Según las autoridades británicas, Alodid es un refugiado sudanés con permiso de residencia válido hasta 2028, que llegó al Reino Unido en 2023 a través de París y Dublín. No figuraba en ninguna base de datos policial ni de seguridad nacional.

Belfast en la noche: fuego, miedo y familias amenazadas

Grupos de encapuchados quemaron vehículos en toda la ciudad, incluido un autobús de transporte público. En un incidente cerca de Shankill Road, una turba irrumpió en una vivienda ocupada por una familia de origen étnico minoritario, alegando que la estaban “liberando”. Belfast amaneció el miércoles entre coches y casas incendiados, ventanas destrozadas y familias en pánico. Las autoridades declararon un incidente crítico y advirtieron que la violencia estaba generando una onda expansiva en toda la comunidad.

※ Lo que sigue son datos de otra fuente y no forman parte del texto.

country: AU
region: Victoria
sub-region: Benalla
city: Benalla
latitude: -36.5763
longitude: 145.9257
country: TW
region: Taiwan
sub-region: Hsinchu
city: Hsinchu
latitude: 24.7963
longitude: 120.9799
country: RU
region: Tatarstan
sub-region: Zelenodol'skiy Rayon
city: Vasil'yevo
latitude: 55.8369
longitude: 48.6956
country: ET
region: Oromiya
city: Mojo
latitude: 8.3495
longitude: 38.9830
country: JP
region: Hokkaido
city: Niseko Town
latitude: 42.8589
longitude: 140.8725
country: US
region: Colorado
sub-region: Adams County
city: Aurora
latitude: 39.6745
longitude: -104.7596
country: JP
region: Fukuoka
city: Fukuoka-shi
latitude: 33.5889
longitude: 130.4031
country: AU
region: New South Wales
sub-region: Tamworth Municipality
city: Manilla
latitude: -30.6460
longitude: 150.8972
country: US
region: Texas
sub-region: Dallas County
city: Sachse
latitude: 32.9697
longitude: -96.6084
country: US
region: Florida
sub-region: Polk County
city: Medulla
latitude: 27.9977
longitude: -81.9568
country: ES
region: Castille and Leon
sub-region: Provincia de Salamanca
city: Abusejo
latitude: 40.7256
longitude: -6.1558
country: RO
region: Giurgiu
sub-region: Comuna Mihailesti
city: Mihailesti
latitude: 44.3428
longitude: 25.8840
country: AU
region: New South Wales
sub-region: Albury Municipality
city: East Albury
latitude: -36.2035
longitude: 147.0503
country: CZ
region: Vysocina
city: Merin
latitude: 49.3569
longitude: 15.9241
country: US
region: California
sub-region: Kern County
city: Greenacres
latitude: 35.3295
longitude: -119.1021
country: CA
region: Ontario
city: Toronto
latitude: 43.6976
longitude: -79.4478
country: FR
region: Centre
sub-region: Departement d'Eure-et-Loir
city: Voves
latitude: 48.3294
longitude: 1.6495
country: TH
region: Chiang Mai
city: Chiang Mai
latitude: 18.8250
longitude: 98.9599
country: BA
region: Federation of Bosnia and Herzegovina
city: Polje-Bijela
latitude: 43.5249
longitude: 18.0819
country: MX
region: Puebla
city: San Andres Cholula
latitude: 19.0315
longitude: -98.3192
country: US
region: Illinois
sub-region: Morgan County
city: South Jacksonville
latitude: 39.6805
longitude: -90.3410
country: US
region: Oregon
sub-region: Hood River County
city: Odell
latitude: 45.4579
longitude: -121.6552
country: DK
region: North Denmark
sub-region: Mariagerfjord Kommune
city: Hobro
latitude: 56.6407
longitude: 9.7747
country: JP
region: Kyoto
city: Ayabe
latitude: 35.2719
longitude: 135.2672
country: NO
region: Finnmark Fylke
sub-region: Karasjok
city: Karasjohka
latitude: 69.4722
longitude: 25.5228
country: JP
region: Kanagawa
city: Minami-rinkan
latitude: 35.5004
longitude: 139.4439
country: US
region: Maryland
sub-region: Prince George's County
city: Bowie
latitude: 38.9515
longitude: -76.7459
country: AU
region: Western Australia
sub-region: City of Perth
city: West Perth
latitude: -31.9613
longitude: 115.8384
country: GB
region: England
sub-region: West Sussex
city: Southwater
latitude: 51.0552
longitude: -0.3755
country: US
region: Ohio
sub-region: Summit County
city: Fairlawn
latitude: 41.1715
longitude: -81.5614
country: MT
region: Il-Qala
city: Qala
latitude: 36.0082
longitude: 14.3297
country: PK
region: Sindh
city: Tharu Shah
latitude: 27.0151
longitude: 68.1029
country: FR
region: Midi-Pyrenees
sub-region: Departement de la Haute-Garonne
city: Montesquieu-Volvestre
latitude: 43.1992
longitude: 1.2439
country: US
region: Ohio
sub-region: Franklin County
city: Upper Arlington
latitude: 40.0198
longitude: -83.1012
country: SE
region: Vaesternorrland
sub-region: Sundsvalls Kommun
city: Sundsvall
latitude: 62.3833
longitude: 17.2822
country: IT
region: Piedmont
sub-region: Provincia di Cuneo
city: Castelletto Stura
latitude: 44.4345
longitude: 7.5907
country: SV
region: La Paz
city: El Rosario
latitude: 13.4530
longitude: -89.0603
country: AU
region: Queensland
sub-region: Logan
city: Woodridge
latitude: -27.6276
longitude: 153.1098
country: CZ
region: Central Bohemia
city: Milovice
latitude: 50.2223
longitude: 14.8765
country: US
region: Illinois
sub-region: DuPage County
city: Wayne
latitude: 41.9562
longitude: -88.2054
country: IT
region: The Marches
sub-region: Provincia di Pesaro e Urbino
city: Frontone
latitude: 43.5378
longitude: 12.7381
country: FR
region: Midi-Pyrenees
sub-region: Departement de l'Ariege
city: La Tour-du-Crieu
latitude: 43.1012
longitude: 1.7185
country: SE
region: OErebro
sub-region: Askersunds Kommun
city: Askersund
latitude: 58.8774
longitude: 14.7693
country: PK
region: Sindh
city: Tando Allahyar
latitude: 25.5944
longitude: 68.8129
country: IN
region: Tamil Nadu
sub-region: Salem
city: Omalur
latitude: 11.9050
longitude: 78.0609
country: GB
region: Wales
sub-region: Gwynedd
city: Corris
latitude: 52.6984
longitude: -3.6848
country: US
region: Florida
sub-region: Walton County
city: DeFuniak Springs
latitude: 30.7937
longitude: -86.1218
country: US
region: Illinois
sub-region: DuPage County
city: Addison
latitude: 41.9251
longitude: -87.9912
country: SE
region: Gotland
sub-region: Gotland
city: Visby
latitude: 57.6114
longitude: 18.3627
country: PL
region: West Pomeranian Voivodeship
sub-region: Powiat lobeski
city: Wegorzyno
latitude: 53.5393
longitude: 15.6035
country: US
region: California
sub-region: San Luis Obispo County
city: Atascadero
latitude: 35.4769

Las protestas saltan al continente inglés

Los disturbios no se limitaron a Irlanda del Norte. Las protestas antiinmigración se extendieron a Londres y Southampton, donde se bloquearon espacios públicos y hubo manifestaciones frente a hoteles que alojaban solicitantes de asilo.

El contexto no podía ser más volátil. Días antes, la condena del asesino de Henry Nowak —un joven estudiante británico-polaco apuñalado en Southampton y que murió esposado ante la policía— había desatado enfrentamientos en las calles del sur de Inglaterra, con manifestantes atacando a agentes con sillas y piedras. Aunque tanto víctima como agresor eran ciudadanos británicos, el caso fue utilizado como bandera del movimiento antiinmigración, e incluso el vicepresidente de Estados Unidos, JD Vance, lo vinculó públicamente a la política migratoria del gobierno Starmer.

La respuesta política: condenas y llamados a la calma

El primer ministro Keir Starmer calificó los hechos de “repugnantes” y declaró que no toleraría escenas de violencia semejantes en las calles británicas. La primera ministra de Irlanda del Norte, Michelle O’Neill, instó a la ciudadanía a no dejarse manipular por las redes sociales: “Para todas esas personas que están avivando las tensiones, no nos representan”. Los líderes de los cinco principales partidos políticos de Irlanda del Norte emitieron un comunicado conjunto pidiendo calma y rechazando la violencia.

El papel de la extrema derecha y las redes sociales

Grupos y figuras de extrema derecha convocaron manifestaciones antiinmigrantes en todo el Reino Unido aprovechando el impacto del video del ataque. El fenómeno confirma un patrón que se ha repetido en los últimos dos años: el tiempo que separa un incidente violento de los disturbios en la calle ya no se mide en días, sino en horas. Las redes sociales han eliminado ese margen que antes tenían las autoridades para gestionar la narrativa y contener la reacción.

Un país que acumula tensión sin resolver

La policía de Irlanda del Norte advirtió sobre el riesgo de que se repitieran los disturbios raciales que sacudieron la región durante más de una semana el año pasado. El gobierno de Starmer enfrenta ahora la misma paradoja que sus predecesores: condenar la violencia de las calles sin ignorar la rabia que la alimenta. Cada incidente con un inmigrante involucrado enciende una mecha que el sistema político lleva años sin saber desactivar.

Análisis

▪ Los disturbios de Belfast no son un fenómeno aislado. Son la expresión más reciente de una fractura social que lleva años acumulándose en el Reino Unido, acelerada por el Brexit, la crisis de vivienda y el deterioro de los servicios públicos.

▪ Las redes sociales han transformado la dinámica de los disturbios: la viralización de un video puede movilizar a cientos de personas antes de que las autoridades tengan tiempo de reaccionar. Esto cambia radicalmente la ecuación del orden público.

▪ La extrema derecha británica ha aprendido a capitalizar cada incidente con precisión quirúrgica. No crea la rabia, pero sí la organiza y la dirige. Ese es su verdadero poder político.

▪ El caso Henry Nowak y el ataque de Belfast, ocurridos con días de diferencia, configuran un clima de crisis acumulada que el gobierno Starmer no puede gestionar solo con declaraciones. La presión para endurecer la política migratoria crecerá con cada nuevo incidente.

▪ Irlanda del Norte añade una capa de complejidad particular: cualquier estallido de violencia comunitaria en Belfast activa memorias históricas profundas que van mucho más allá del debate migratorio.